On peut mener une politique de communication : je ne suis pas contre l’idée de faire de la pédagogie, d’expliquer aux services, aux maîtres d’ouvrage et aux ingénieurs ce qu’il convient de faire. Mais il faut voir la façon dont tout cela est actuellement appliqué sur le territoire national ! La preuve en est, d’ailleurs, que l’on s’est demandé comment allaient fonctionner les services de compensation. On s’est dit que ce ne serait pas une mauvaise idée que l’Agence française pour la biodiversité s’empare de ce sujet et tienne un registre des compensations.
On est là en train de se projeter dans un monde moderne : dans cinquante ans, on peut imaginer que nous aurons fait de grands progrès en matière d’ingénierie et que nous pourrons nous demander comment « éviter ». L’enfer est pavé de bonnes intentions, tout comme ce texte. Trouver, un jour, le moyen d’éviter la perte nette, je rêve qu’on y parvienne, mais ce ne sera pas aujourd’hui !
Actuellement, nous sommes incapables de faire des politiques de l’application de la règle ERC. (M. Gérard César opine.) Or on essaye déjà d’éviter les pertes nettes.
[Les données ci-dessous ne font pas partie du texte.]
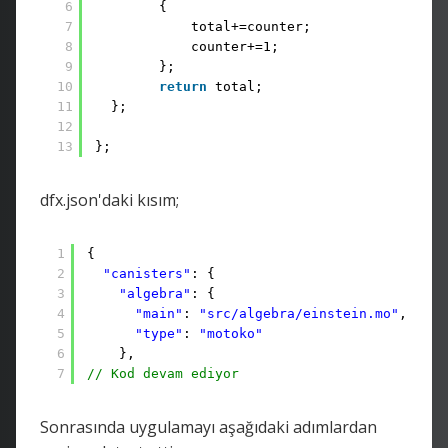
6
{
7
total+=counter;
8
counter+=1;
9
};
10
return
total;
11
};
12
13
};
dfx.json'daki kısım;
1
{
2
"canisters"
: {
3
"algebra"
: {
4
"main"
: 
"src/algebra/einstein.mo"
,
5
"type"
: 
"motoko"
6
},
7
// Kod devam ediyor
Sonrasında uygulamayı aşağıdaki adımlardan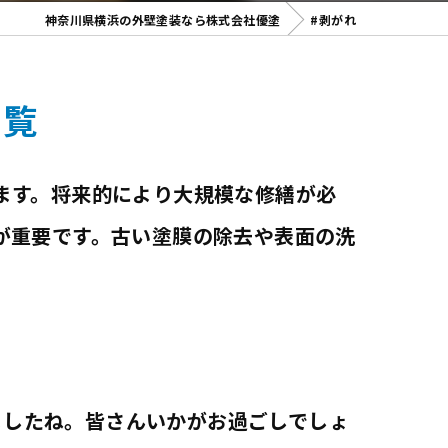
神奈川県横浜の外壁塗装なら株式会社優塗
#剥がれ
一覧
ます。将来的により大規模な修繕が必
が重要です。古い塗膜の除去や表面の洗
ましたね。皆さんいかがお過ごしでしょ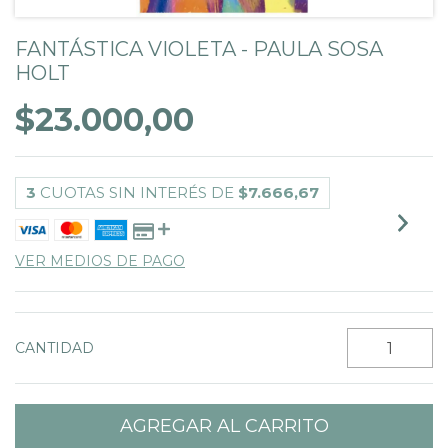
FANTÁSTICA VIOLETA - PAULA SOSA
HOLT
$23.000,00
3
CUOTAS SIN INTERÉS DE
$7.666,67
VER MEDIOS DE PAGO
CANTIDAD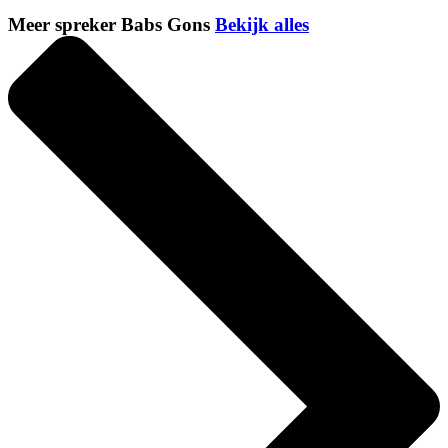
Meer spreker Babs Gons
Bekijk alles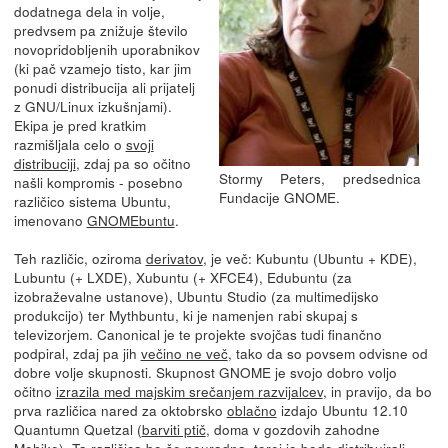
dodatnega dela in volje,
predvsem pa znižuje število
novopridobljenih uporabnikov
(ki pač vzamejo tisto, kar jim
ponudi distribucija ali prijatelj
z GNU/Linux izkušnjami).
Ekipa je pred kratkim
razmišljala celo o
svoji
distribuciji
, zdaj pa so očitno
Stormy Peters, predsednica
našli kompromis - posebno
Fundacije GNOME.
različico sistema Ubuntu,
imenovano
GNOMEbuntu
.
Teh različic, oziroma
derivatov
, je več: Kubuntu (Ubuntu + KDE),
Lubuntu (+ LXDE), Xubuntu (+ XFCE4), Edubuntu (za
izobraževalne ustanove), Ubuntu Studio (za multimedijsko
produkcijo) ter Mythbuntu, ki je namenjen rabi skupaj s
televizorjem. Canonical je te projekte svojčas tudi finančno
podpiral, zdaj pa jih
večino ne več
, tako da so povsem odvisne od
dobre volje skupnosti. Skupnost GNOME je svojo dobro voljo
očitno
izrazila med majskim srečanjem razvijalcev
, in pravijo, da bo
prva različica nared za oktobrsko
oblačno
izdajo Ubuntu 12.10
Quantumn Quetzal (
barviti ptič
, doma v gozdovih zahodne
Mehike). Ta različica bo še neuradna, torej jo bodo distribuirali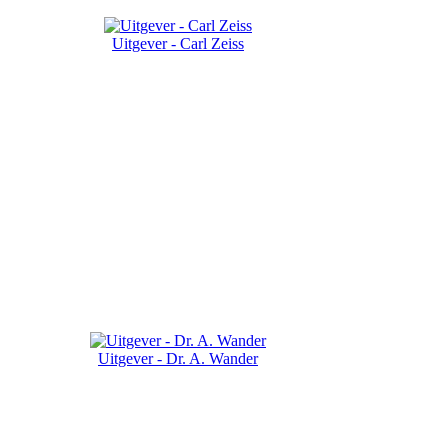
Uitgever - Carl Zeiss
Uitgever - Dr. A. Wander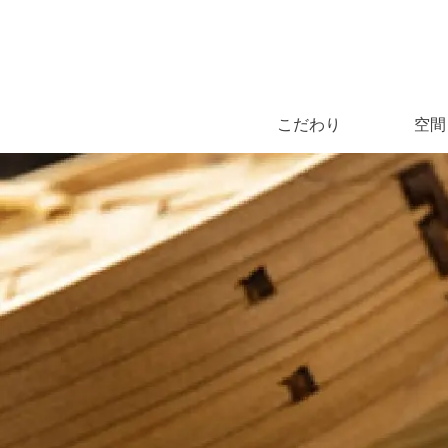
こだわり
空間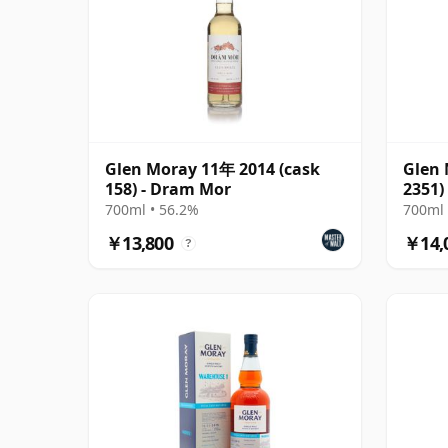
Glen Moray 11年 2014 (cask
Glen 
158) - Dram Mor
2351)
700ml • 56.2%
700ml 
￥13,800
￥14,
?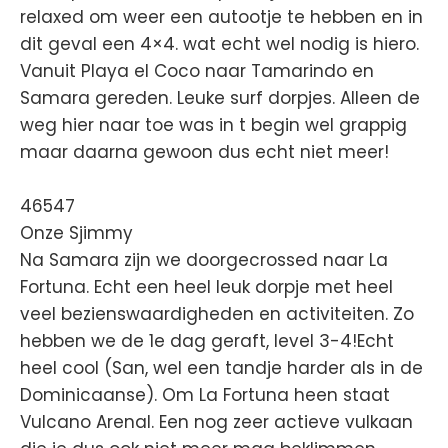
relaxed om weer een autootje te hebben en in
dit geval een 4×4. wat echt wel nodig is hiero.
Vanuit Playa el Coco naar Tamarindo en
Samara gereden. Leuke surf dorpjes. Alleen de
weg hier naar toe was in t begin wel grappig
maar daarna gewoon dus echt niet meer!
46547
Onze Sjimmy
Na Samara zijn we doorgecrossed naar La
Fortuna. Echt een heel leuk dorpje met heel
veel bezienswaardigheden en activiteiten. Zo
hebben we de 1e dag geraft, level 3-4!Echt
heel cool (San, wel een tandje harder als in de
Dominicaanse). Om La Fortuna heen staat
Vulcano Arenal. Een nog zeer actieve vulkaan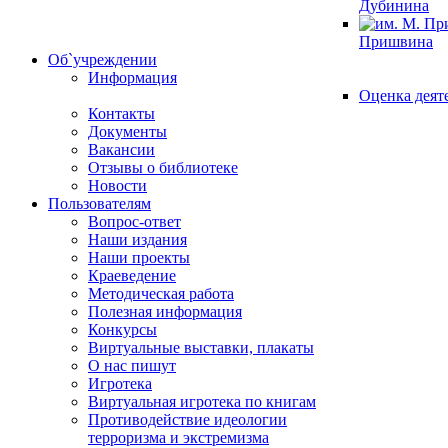
Дубинина
Пришвина
Об`учреждении
Информация
Оценка деят
Контакты
Документы
Вакансии
Отзывы о библиотеке
Новости
Пользователям
Вопрос-ответ
Наши издания
Наши проекты
Краеведение
Методическая работа
Полезная информация
Конкурсы
Виртуальные выставки, плакаты
О нас пишут
Игротека
Виртуальная игротека по книгам
Противодействие идеологии
терроризма и экстремизма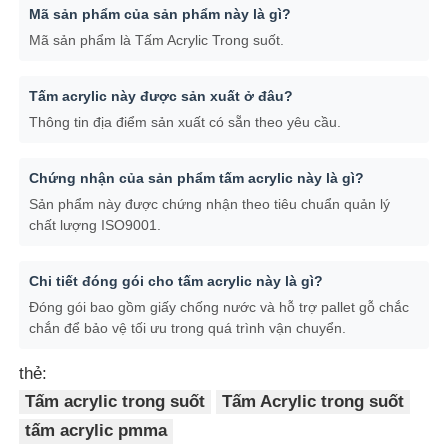
Mã sản phẩm của sản phẩm này là gì?
Mã sản phẩm là Tấm Acrylic Trong suốt.
Tấm acrylic này được sản xuất ở đâu?
Thông tin địa điểm sản xuất có sẵn theo yêu cầu.
Chứng nhận của sản phẩm tấm acrylic này là gì?
Sản phẩm này được chứng nhận theo tiêu chuẩn quản lý
chất lượng ISO9001.
Chi tiết đóng gói cho tấm acrylic này là gì?
Đóng gói bao gồm giấy chống nước và hỗ trợ pallet gỗ chắc
chắn để bảo vệ tối ưu trong quá trình vận chuyển.
thẻ:
Tấm acrylic trong suốt
Tấm Acrylic trong suốt
tấm acrylic pmma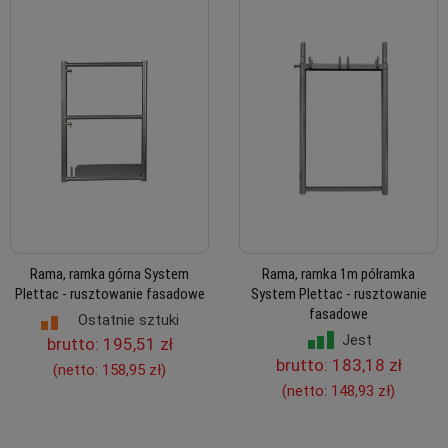
Rama, ramka górna System
Rama, ramka 1m półramka
Plettac - rusztowanie fasadowe
System Plettac - rusztowanie
fasadowe
Ostatnie sztuki
Jest
brutto:
195,51 zł
brutto:
183,18 zł
(netto:
158,95 zł
)
(netto:
148,93 zł
)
Il faut revenir sur terre ! On est en train de construire une loi pour la reconquête de la biodiversité, et pas de rêver à des objectifs comme des Bisounours – pardonnez-moi d’être un peu trivial ! –, alors même que la règle ERC ne fonctionne pas. Appliquons déjà cette règle et, dans cinq ans, dans une loi moderne – madame la secrétaire d'État, comme vous êtes très jeune, vous aurez la chance de présenter d’autres textes ; quant à moi, je ne serai plus là ! –, je verrai avec plaisir que l’on a fait un pas.
En tout cas, ne disons pas qu’on régresse parce qu’on n’est pas d’accord avec cette proposition ! Pour l’instant, cette histoire, c’est de la littérature ! (Mme Sophie Primas applaudit.)